Penn Electric Racing powers up all-electric race car

Top: President Gutmann cruises in Renegade with members of Penn Electric Racing. Bottom: The Penn Electric Racing team.

Photo Credit: Penn Engineering

A group of about 40 graduate and undergraduate students from the School of Arts and Sciences, the School of Engineering and Applied Science and Wharton is preparing to show the world what they have been working on for the last five years: an all-electric race car.

The carbon-fiber-clad Renegade is a product of Penn Electric Racing, a student-run, interdisciplinary club of engineers and designers who aim to push the envelope of what electric vehicles can do.

“We want to help the general public and the University community understand EV [electric vehicle] technology, and the benefits both environmentally and economically of driving EVs,” says team captain and Penn Engineering student William Price.

Penn Electric Racing grew out of the University’s solar racing group, founded in 1989. Their solar-powered cars competed in long-distance races, and while the cars could travel thousands of miles without burning fossil fuels, they were not suited for everyday driving.

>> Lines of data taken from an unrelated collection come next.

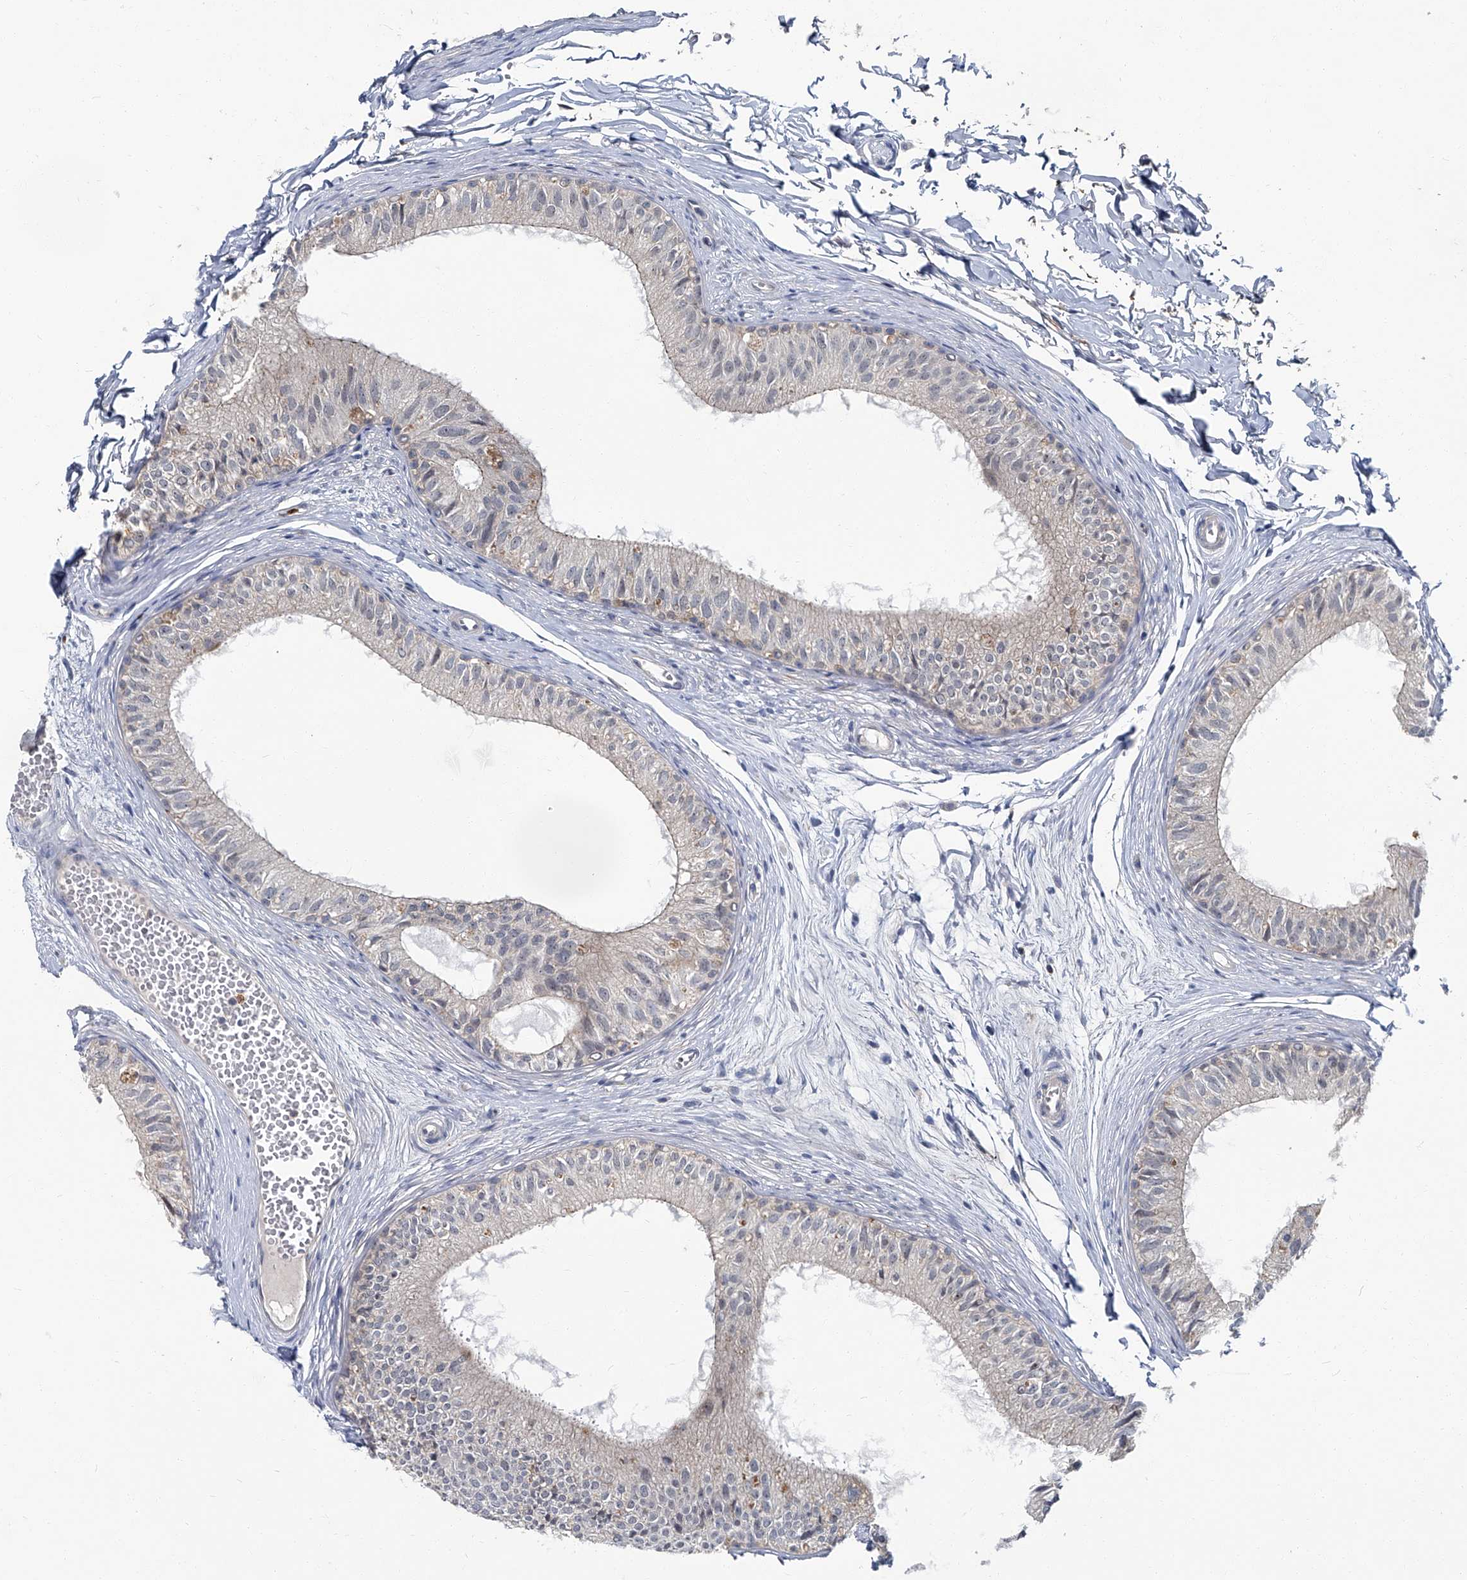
{"staining": {"intensity": "negative", "quantity": "none", "location": "none"}, "tissue": "epididymis", "cell_type": "Glandular cells", "image_type": "normal", "snomed": [{"axis": "morphology", "description": "Normal tissue, NOS"}, {"axis": "morphology", "description": "Seminoma in situ"}, {"axis": "topography", "description": "Testis"}, {"axis": "topography", "description": "Epididymis"}], "caption": "This is a image of IHC staining of normal epididymis, which shows no staining in glandular cells. (DAB immunohistochemistry (IHC) visualized using brightfield microscopy, high magnification).", "gene": "AKNAD1", "patient": {"sex": "male", "age": 28}}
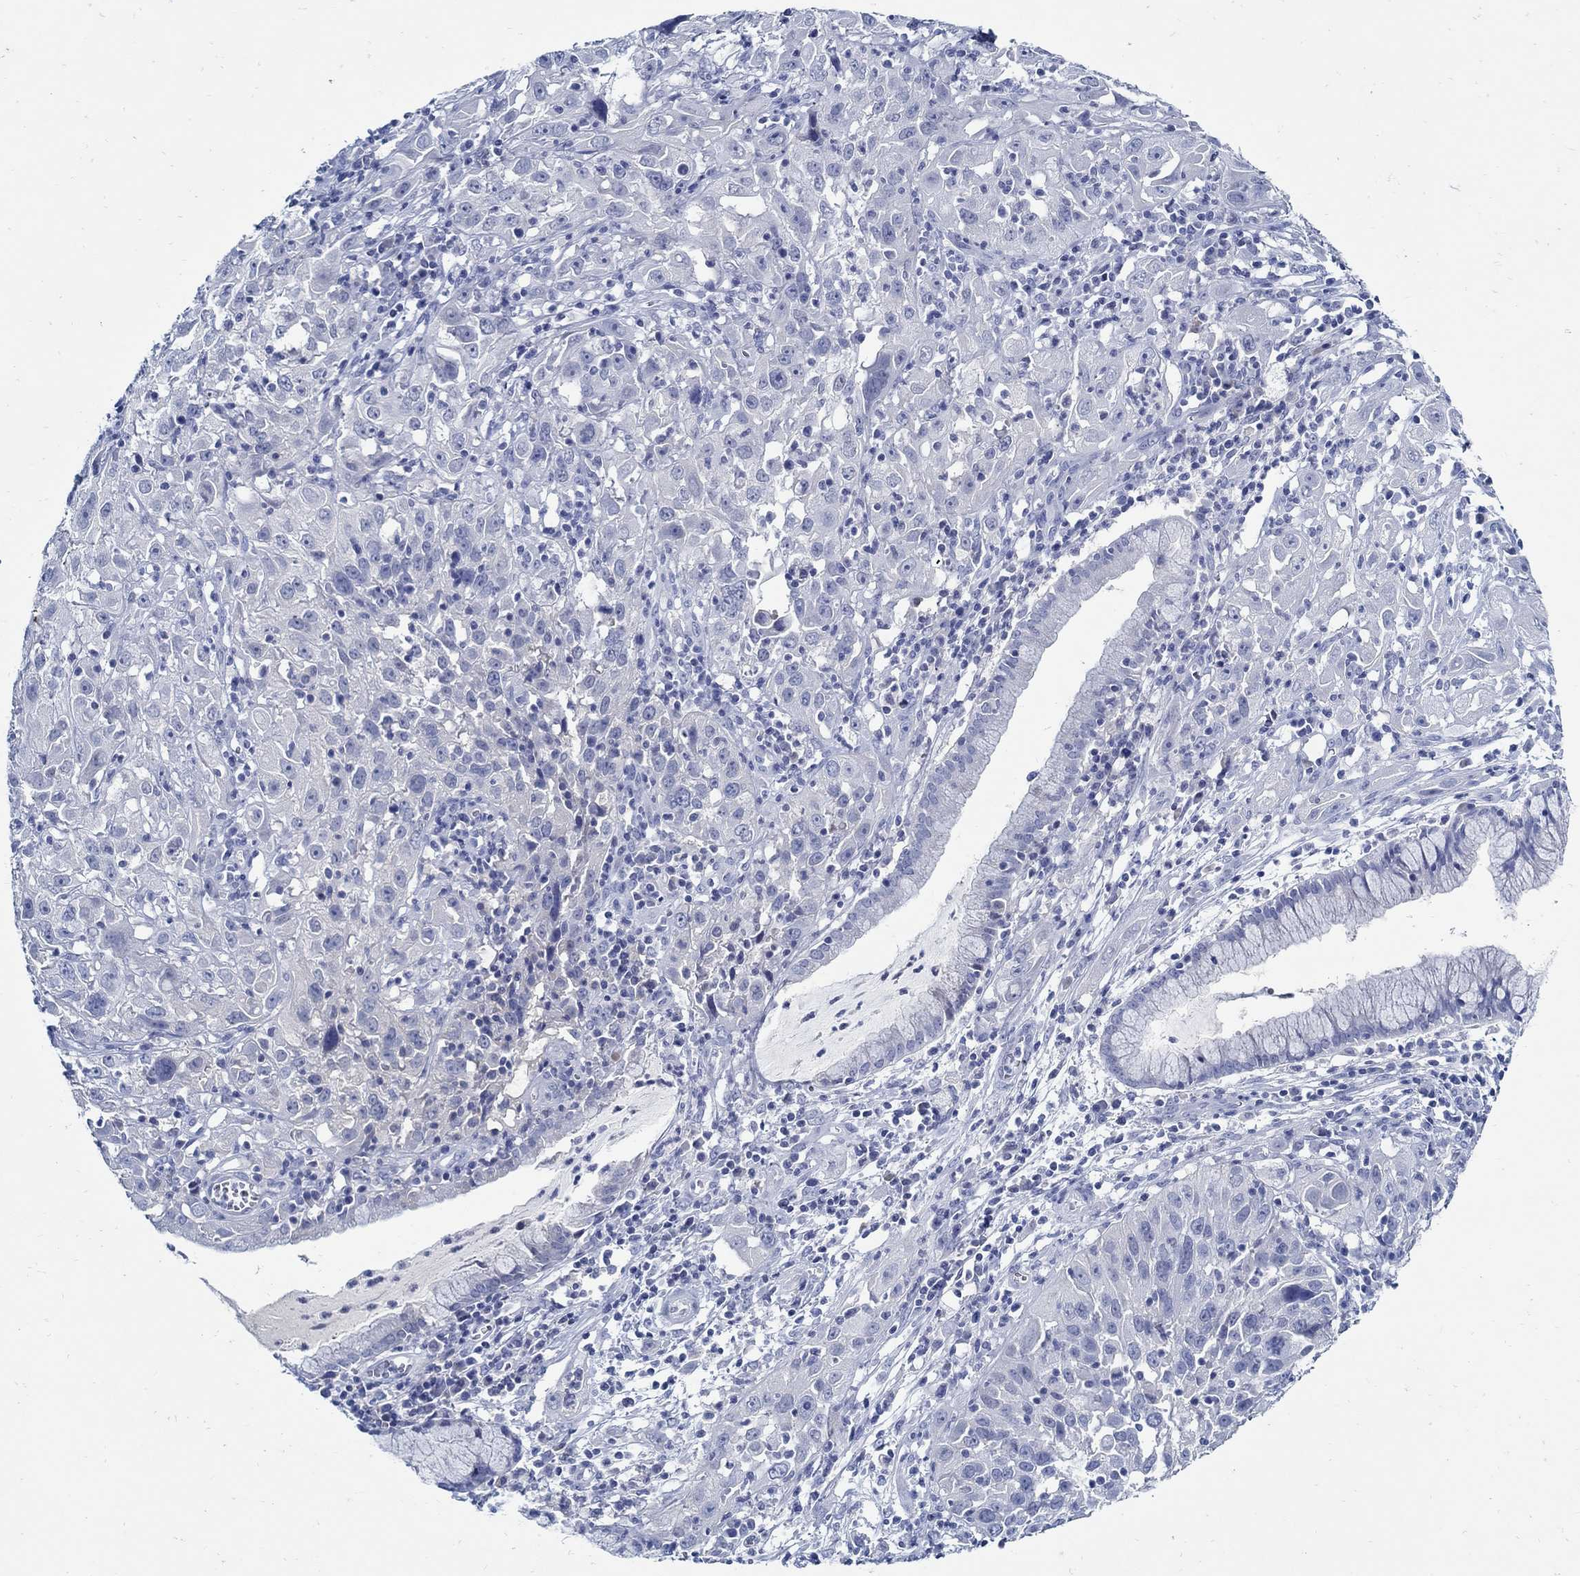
{"staining": {"intensity": "negative", "quantity": "none", "location": "none"}, "tissue": "cervical cancer", "cell_type": "Tumor cells", "image_type": "cancer", "snomed": [{"axis": "morphology", "description": "Squamous cell carcinoma, NOS"}, {"axis": "topography", "description": "Cervix"}], "caption": "Human squamous cell carcinoma (cervical) stained for a protein using IHC exhibits no expression in tumor cells.", "gene": "PAX9", "patient": {"sex": "female", "age": 32}}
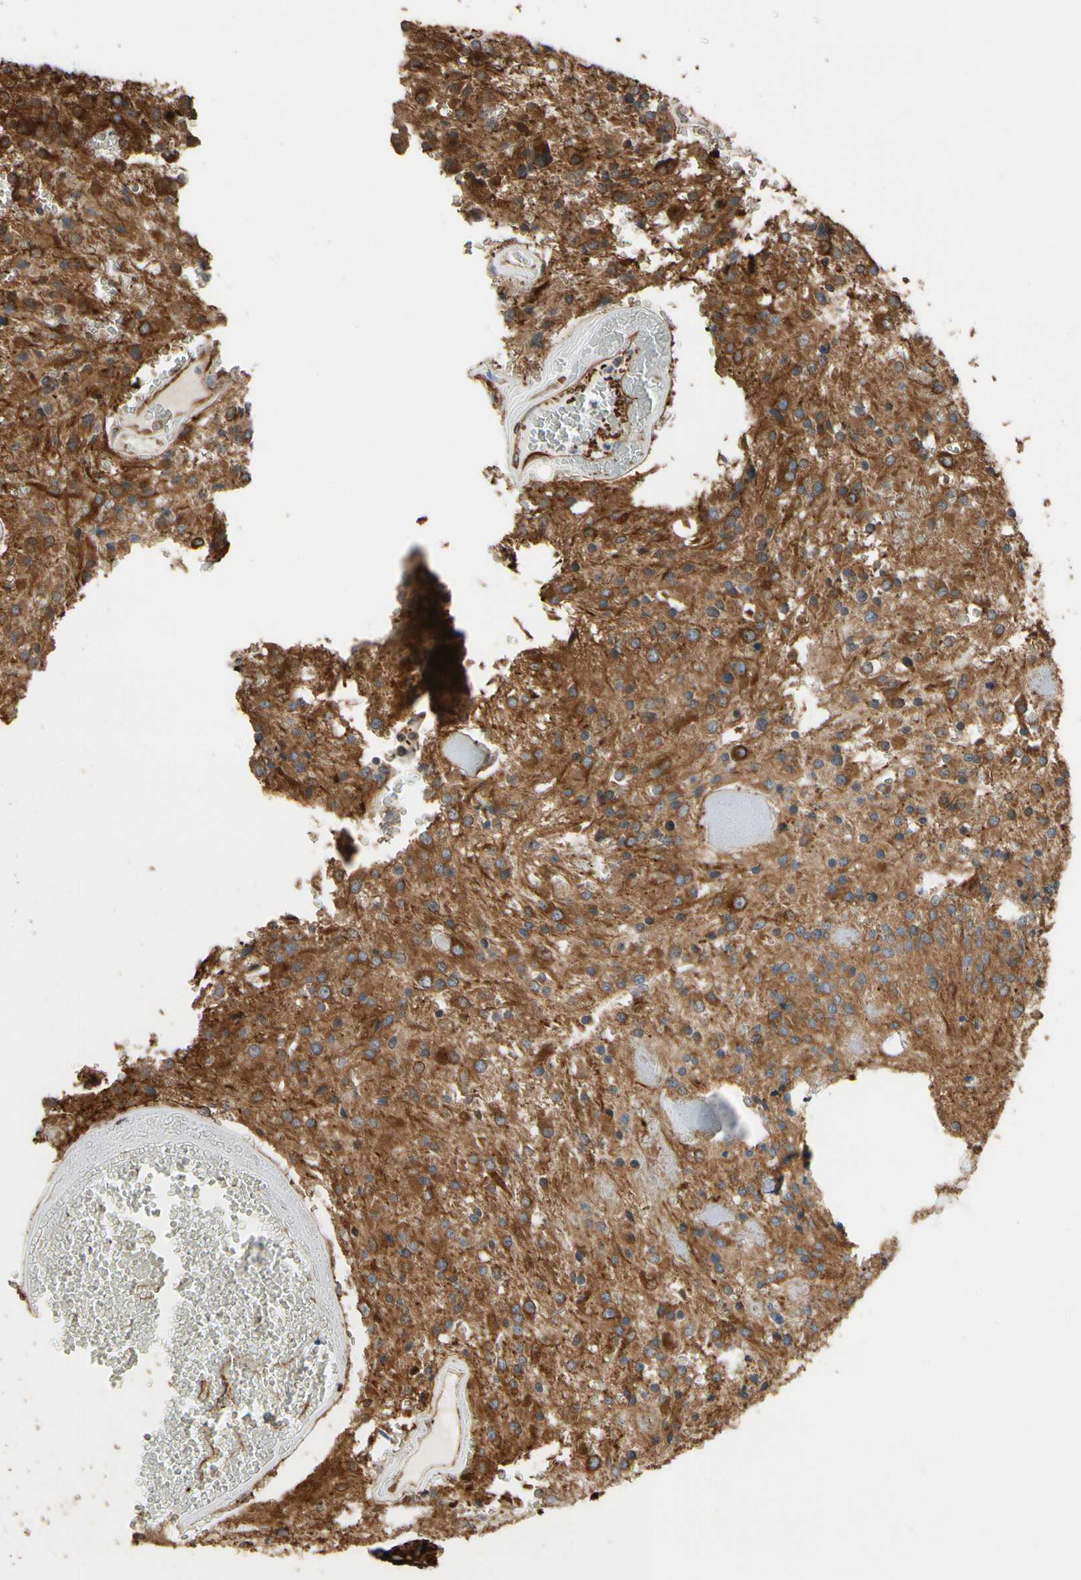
{"staining": {"intensity": "moderate", "quantity": "25%-75%", "location": "cytoplasmic/membranous"}, "tissue": "glioma", "cell_type": "Tumor cells", "image_type": "cancer", "snomed": [{"axis": "morphology", "description": "Glioma, malignant, Low grade"}, {"axis": "topography", "description": "Brain"}], "caption": "A high-resolution photomicrograph shows immunohistochemistry staining of malignant low-grade glioma, which displays moderate cytoplasmic/membranous positivity in approximately 25%-75% of tumor cells. Immunohistochemistry (ihc) stains the protein in brown and the nuclei are stained blue.", "gene": "TUBA1A", "patient": {"sex": "male", "age": 58}}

Solar power is not very efficient and the sun-powered cars lacked room for passengers or cargo.

In 2006, the club expanded its focus to include other electric power sources and began working on designs that were more practical. Its current goal is to use its most recent designs to change the public perception of electric vehicles.

Environmentally friendly cars such as the hybrid Toyota Prius or the all-electric Nissan Leaf are often viewed as sacrificing power for sustainability. But Penn’s Renegade has been specially designed to handle electric car drag races, high-performance competitions that test cars’ acceleration and handling at top speeds.

The Penn Electric Racing club plans to unveil its Renegade in mid-April, and hopes to compete in a National Association of Electric Drag Racers competition by the end of the month.

Beyond putting an electric vehicle on a racetrack, club members hope to put the electric cars in peoples’ garages; next steps include developing designs they hope will eventually lead to the creation of street-legal cars.

Price says the Penn Electric Club is about the big picture of clean electricity, not just the vehicles that run on it.

“If you’re charging them now, you’re probably getting about half of that energy from a coal-fired power station,” he says. “We need to get these vehicles out there so, in the future, we can go towards a totally clean system.”